1. When people notice bugs, it's likely they will be mostly reported to Node.js core and fixed here instead of being noticed elsewhere first. It means we would effectively take over ata's issue triage load
2. Many security reporters would report vunerabilities they find in Node.js's dependencies even though they are not applicable to Node.js's use cases (take V8's type confusion vulnerabilities for example). This leads to an issue similar to 1 but even more serious because Node.js security triagers are even more overloaded by spams
3. When the iteration of a library effectively happens in Node.js core, it will be coupled into Node.js's semver and introduce backport churn for releasers.

Since ata is also available as an npm package, I'd be more comfortable if ata is used by other projects e.g. server frameworks in paths where its stated goal - a more secure and performant validator - actually matters, and get this goal battle tested, bugs reported and fixed in ata through wider adoption, before vendoring it inside Node.js core. At that point using node.config.json would be mostly a drive-by, but at least we know for sure that the library can actually justify being in core as a input validator as proposed in #62598 instead of staying as an overkill for a use case where the gain is negligible.

[mertcanaltin]

Thanks @joyeecheung, the maintenance burden point is the strongest one and fair.

Some background: ata is in OSS-Fuzz, passes 98.5% of Draft 2020-12 suite, 95.3% of @exodus/schemasafe, 283/283 nst/JSONTestSuite.
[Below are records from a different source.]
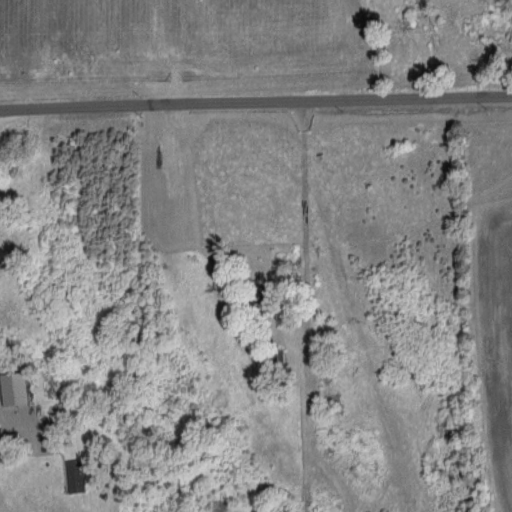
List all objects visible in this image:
road: (256, 97)
road: (282, 244)
building: (14, 386)
building: (76, 474)
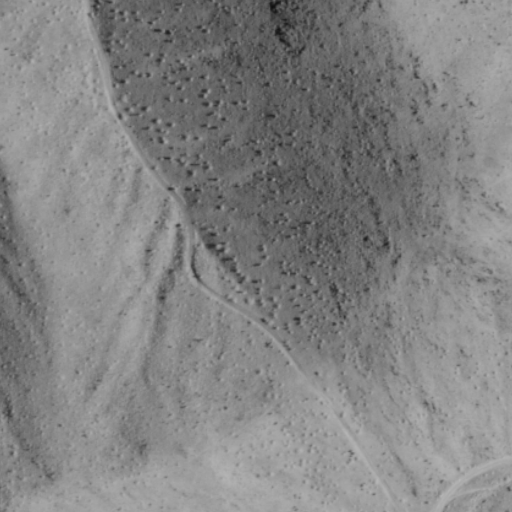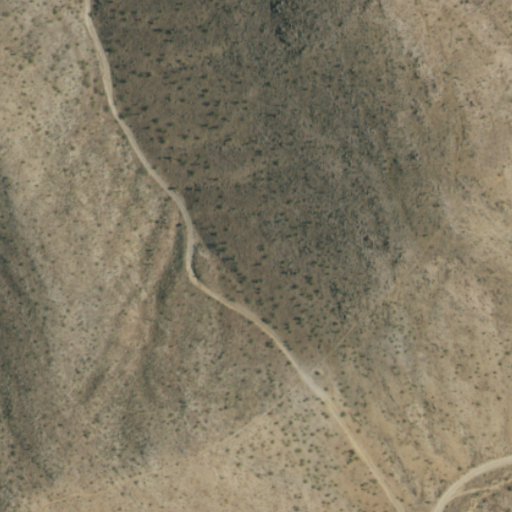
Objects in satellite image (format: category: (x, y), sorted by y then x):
road: (472, 480)
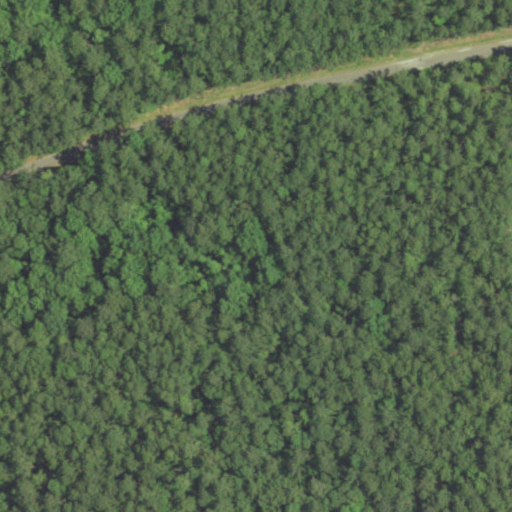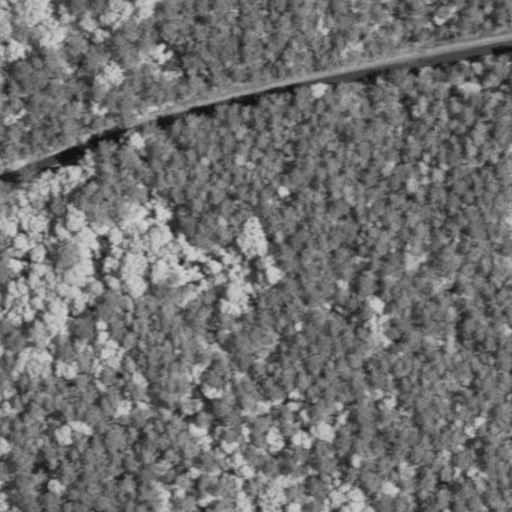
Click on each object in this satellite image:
road: (252, 95)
Dependency is minimal, ATA_NO_RE2 so only simdjson (already in core).

three maintainers (@Qard, @lemire, @anonrig) approved after looking at the code.

you are right on the userland adoption point, that's the bar I have not met yet. Fastify integration work is in progress (compatibility-focused, and perf), the plan was wider adoption before core. This PR was a bit early.
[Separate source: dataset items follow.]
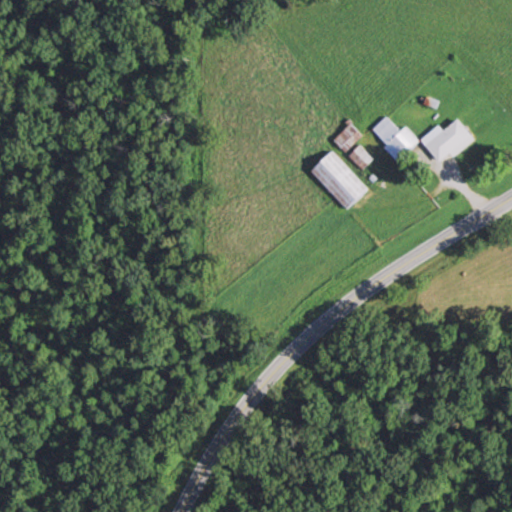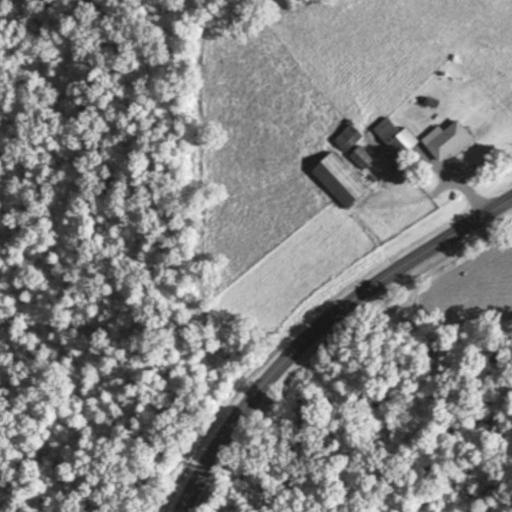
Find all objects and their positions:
building: (395, 138)
building: (448, 140)
building: (361, 157)
building: (340, 180)
road: (344, 352)
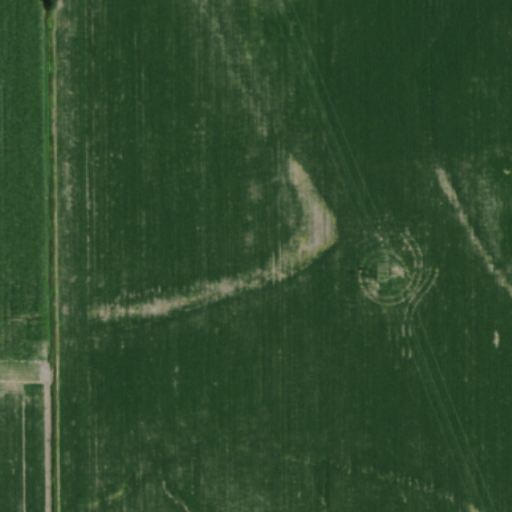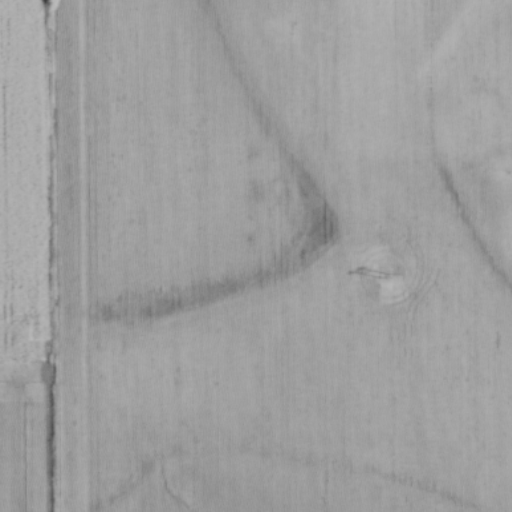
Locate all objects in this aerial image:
power tower: (383, 280)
Happy to convert this to draft and revisit once ata reaches 1.0 and has real-world traction. What would count as sufficient testing for you? That bar would help me plan the path back.

[joyeecheung]

It's hard to say what would be a good threshold for something to be considered mature, or whether a sharp threshold even exists or is it just going to be a very big grey area before it gets there; but I think usually when it reaches there this would be non-disputable for most people you ask; one possible measurement is npm download counts and dependent statistics e.g. this - this has the bias towards certain categories of libraries, but then this is in the category of libraries where these stats would skew towards, if you take a look at ajv's stats. Another possible measurement is simply time, the longer it's depended on by people the more issues will be uncovered and fixed. If the justification for a 3000+ LOC deps is that "it will be used for input validation", then IMO there needs to be some evidence that users actually prefer it over ajv because it's otherwise hard to explain to our users why we are adding a relatively unknown library that have not been battle tested instead of a well known, battle tested one whose API is already depended on by many.

[mertcanaltin]

I’ll be focusing on the user side (starting with the Fastify integration) I’m marking this as a draft, and I’d like to thank everyone again for all the comments and feedback.

[TheOneTheOnlyJJ]

Hey @mertcanaltin, I just opened rjsf-team/react-jsonschema-form#5052 to try to help you on the user validation front.

I believe a highly performant JSON Schema validation solution vendored into Node out of the box would be valuable (at least in my projects, it would).

Integrating with RJSF would increase the number of monthly ata downloads on npm and allow for faster, effective user validation of the library. For reference, the current RJSF AJV validator gets almost 1M downloads/month. Feel free to interact with the community there; the maintainers are very cooperative and would certainly help with a potential integration. I see it as a good step towards getting ata into Node eventually.

To prevent this discussion from going off-topic, I suggest we continue the discussion about this in the above-linked issue.

[mertcanaltin]

Really appreciate this @TheOneTheOnlyJJ, RJSF is a great direction, I will continue the discussion on the linked issue.